-- Jobs --
• A. In the IPIX radar text, which feature separates the target from sea clutter best?
• B. In the IPIX radar text, take the part that opens with the words containing "Firstly, we analyze" and closes with "their physical significance.", and write it out again with "sea clutter" swapped for "ocean clutter".
• C. According to the IPIX radar text, which features have higher values for the target than for sea clutter? List them all.

-- Text shown --
In the IPIX radar dataset, with the exception of datasets 1993_26 and 1993_30, which contain 11 clutter units, most datasets have 10 pure sea clutter units and one sea clutter unit containing a target. The number of samples varies depending on the observation time. For instance, when the observation time is set to 128 ms, a single dataset comprises 1024 samples. We select the initial 60% of the samples as the training set, while the remaining samples constitute the testing set. The specific number of samples chosen is outlined in Table 3.

4.2. Separability Analysis of Features

Firstly, we analyze the separability of the proposed features. Taking the dataset 54 as an example, with a sample size of 2000 and 512 sampling points per sample, we extracted the feature values of the target unit (distance unit 9) and the pure sea clutter unit (distance unit 1), respectively. The results are shown in Figure 5. From Figure 5, it can be seen that the PRAA, PDPH, POTE, and SSC values of the target are all higher than those of sea clutter. Among them, POTE has the best separability, followed by PRAA and SSC, and finally PDPH. The PRVE and PE values of pure sea clutter are higher than those of the target unit, consistent with their physical significance.

-- Dataset excerpts --
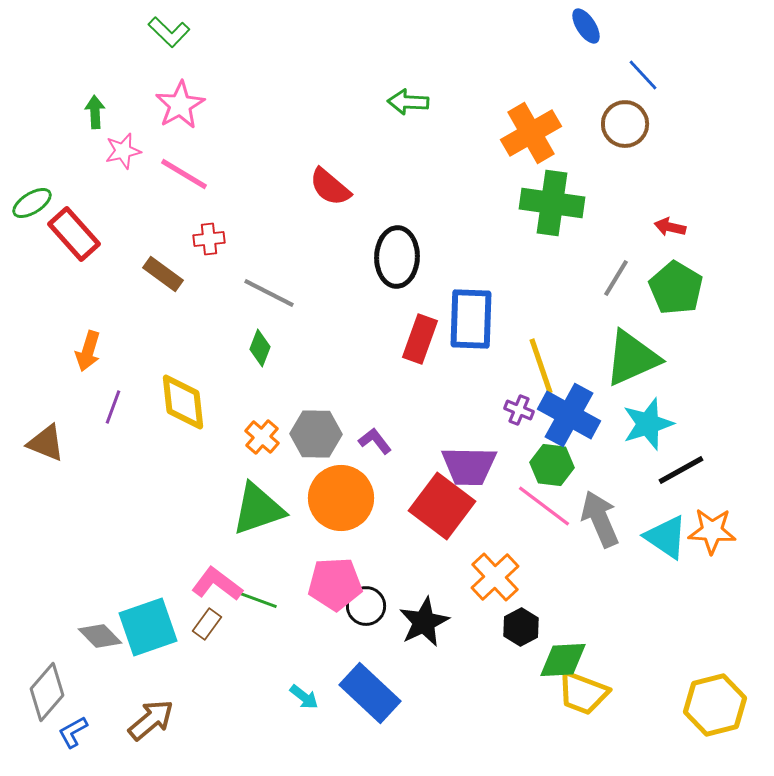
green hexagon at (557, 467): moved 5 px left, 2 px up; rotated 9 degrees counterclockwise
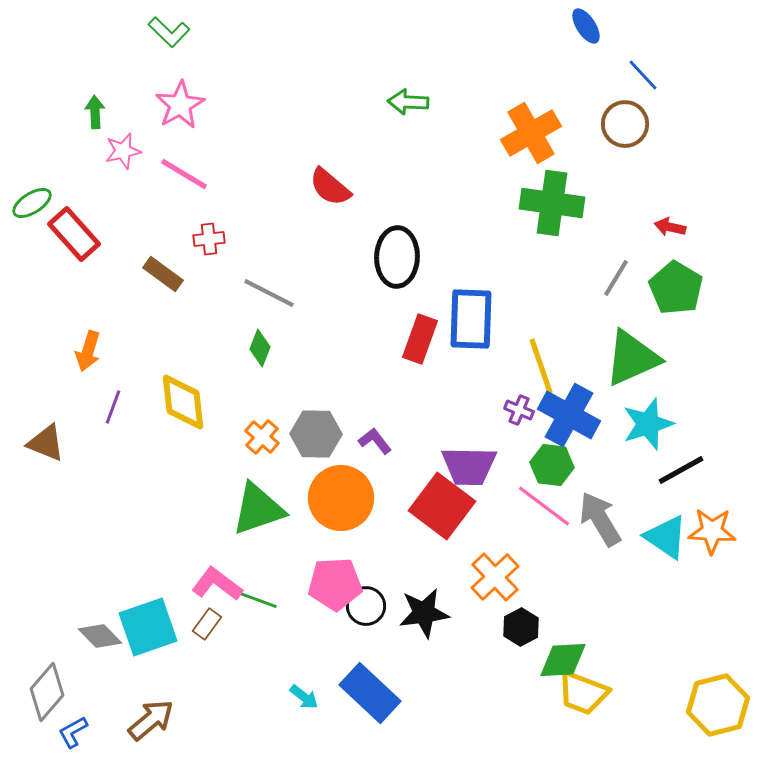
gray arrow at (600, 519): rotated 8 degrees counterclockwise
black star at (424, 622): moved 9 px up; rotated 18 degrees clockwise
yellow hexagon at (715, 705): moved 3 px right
---
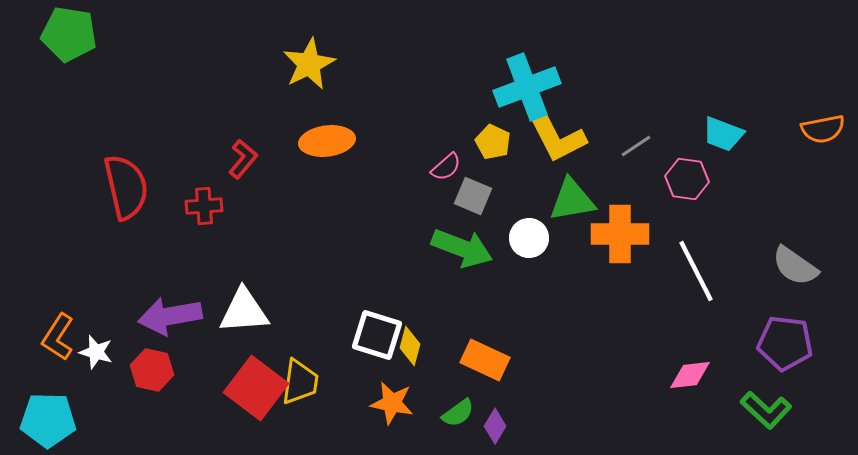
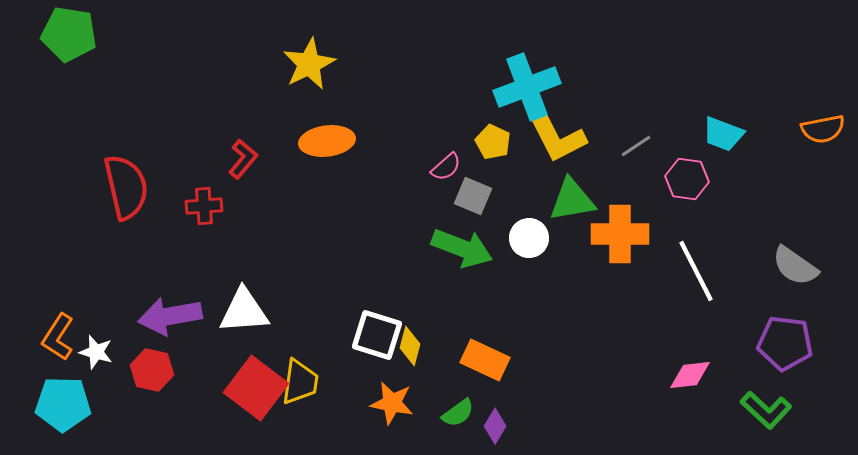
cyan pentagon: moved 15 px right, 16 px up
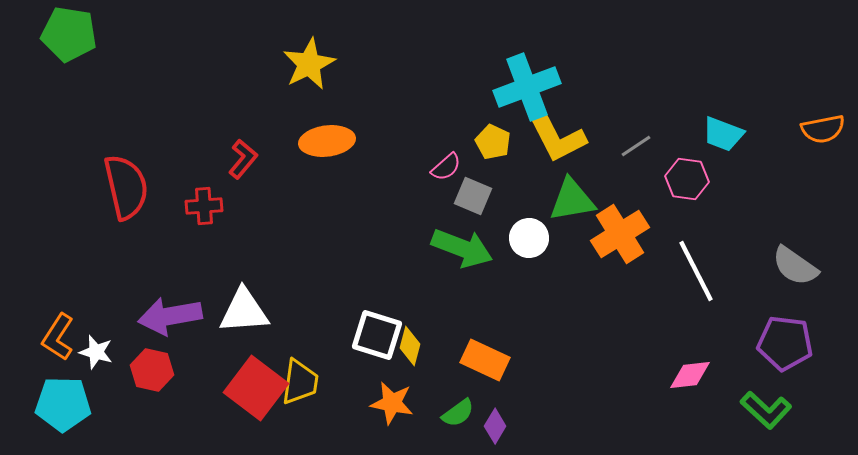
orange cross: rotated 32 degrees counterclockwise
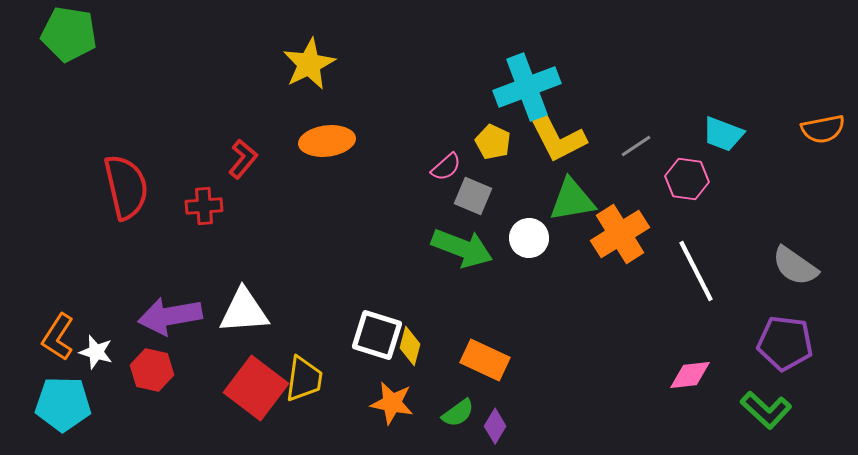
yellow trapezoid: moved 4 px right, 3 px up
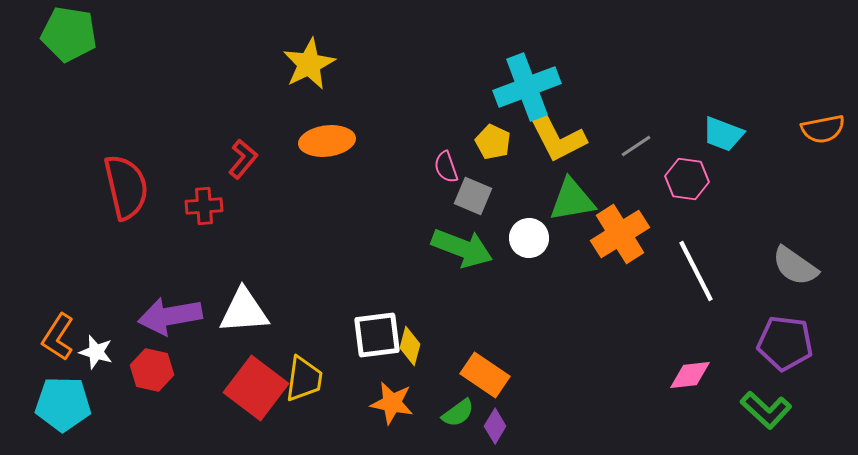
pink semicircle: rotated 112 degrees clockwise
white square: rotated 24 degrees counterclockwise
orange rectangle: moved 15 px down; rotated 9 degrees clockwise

-- Task answers --
• A. POTE

• B.
Firstly, we analyze the separability of the proposed features. Taking the dataset 54 as an example, with a sample size of 2000 and 512 sampling points per sample, we extracted the feature values of the target unit (distance unit 9) and the pure ocean clutter unit (distance unit 1), respectively. The results are shown in Figure 5. From Figure 5, it can be seen that the PRAA, PDPH, POTE, and SSC values of the target are all higher than those of ocean clutter. Among them, POTE has the best separability, followed by PRAA and SSC, and finally PDPH. The PRVE and PE values of pure ocean clutter are higher than those of the target unit, consistent with their physical significance.

• C. PRAA, PDPH, POTE, SSC